European Commission Releases Long-Awaited Low Carbon Fuel Plan
On July 14, the European Commission unveiled an ambitious proposal for cutting the EU's carbon emissions by 55 percent by 2030. The details for the EC's promised European Green Deal cover every sector, with carbon pricing schemes for all modes of transportation, including all domestic and international maritime voyages calling at EU ports.
"We can choose a better, healthier, more prosperous way of living. Saving the climate is our generational task. It must unite and encourage us. It is about securing the wellbeing and freedom of our children," said EC President Ursula von der Leyen in a statement. "There is no greater, nobler task. Europe is ready to lead the way."
The sweeping proposal would have a major impact on the automotive sector, including the phaseout of new CO2-emitting vehicles by 2035, and would accelerate the decarbonization of Europe's electrical grid. Imports would be affected by a new Carbon Border Adjustment Mechanism, a tax aimed at creating a level playing field by raising the cost of high-carbon products sourced outside of the EU's regulatory reach. For maritime stakeholders, the EC wants to see renewable and low-carbon fuels make up about 6-9 percent of the bunker fuel mix by 2030 and 86-88 percent by 2050. In the EC's view, this should be achieved with a combination of electrification, advanced biofuels and other renewable and reduced-carbon fuels - including LNG as a transition fuel.
In order to get there, the commission proposes to extend the European Emissions Trading System (ETS) to cover vessels' underway emissions, including 50 percent of each international voyage; invest in R&D; encourage shore power utilization; and allow EU member states to spend more on their domestic maritime decarbonization programs. The EC proposed three different mechanisms for regulating GHG emissions from shipping: a blending mandate requiring a minimum share of certain green fuels in the fuel mix; a goal-based carbon intensity target for vessels, independent of fuel choice; and a goal-based intensity target coupled with a reward system for overachievers.
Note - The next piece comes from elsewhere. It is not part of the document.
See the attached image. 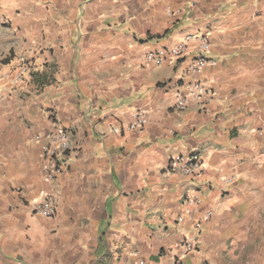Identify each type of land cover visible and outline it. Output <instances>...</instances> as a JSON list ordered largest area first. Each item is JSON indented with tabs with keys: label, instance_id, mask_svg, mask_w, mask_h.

In all scenarios, its forecast predicts that the policy change would leave biofuels as the dominant energy source, followed by bio-LNG; together, these two biologically-derived fuel types would cover half of the industry demand. "Biofuels and bio-LNG consumption, together, is projected to increase almost by a factor of 10 between 2030 and 2050, from around 3 million tonnes of oil equivalent (Mtoe) in 2030 up to 32 Mtoe in 2050," the EC predicted.
However, given the allowance for LNG as a transition fuel, the dominant option by 2035 could actually be fossil-derived natural gas, according to an analysis by the NGO Transport & Environment.
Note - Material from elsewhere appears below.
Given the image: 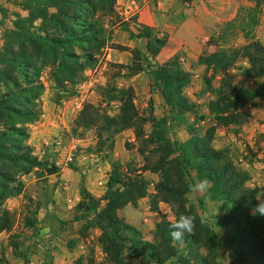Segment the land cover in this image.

“The World Bank, IEA, shipyards and shipowners now recognize the pivotal role of green hydrogen in decarbonzsing shipping. The Commission remains the only major institution still recklessly pushing the industry to invest in LNG ships that will lock us into decades of further pollution and stranded assets," said T&E maritime analyst Faig Abbasov in a statement. "Governments and MEPs need to shift the focus onto promoting renewable hydrogen and ammonia instead."
T&E and other NGOs have also taken the European Commission to task for putting biofuels high on the list of alternatives, noting the potential impact on land use and the possibility of fraudulently-labeled, nonsustainable feedstocks making their way into the supply chain.